In the following listing, work out how many lines contain the string "tree", and state only that number.

--- START ---

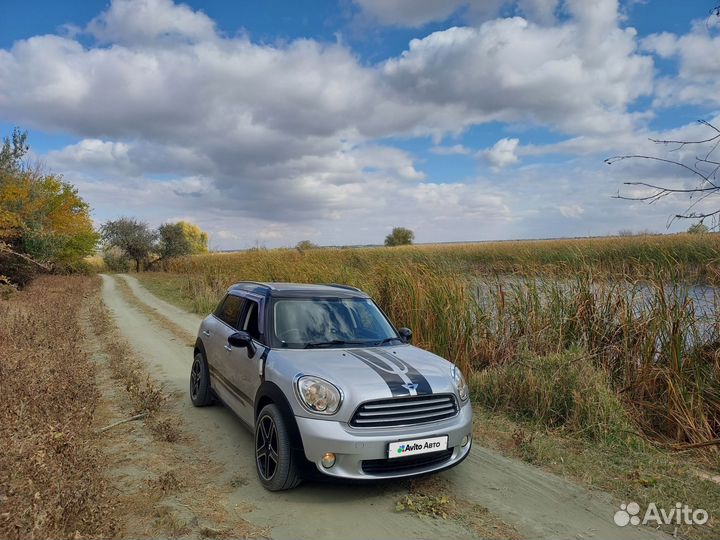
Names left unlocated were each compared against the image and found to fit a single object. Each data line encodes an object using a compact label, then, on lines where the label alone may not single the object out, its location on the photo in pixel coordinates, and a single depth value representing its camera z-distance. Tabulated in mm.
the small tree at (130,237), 53344
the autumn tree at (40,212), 22484
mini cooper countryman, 3699
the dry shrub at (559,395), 5543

--- END ---

## ANSWER FOR THE TASK
2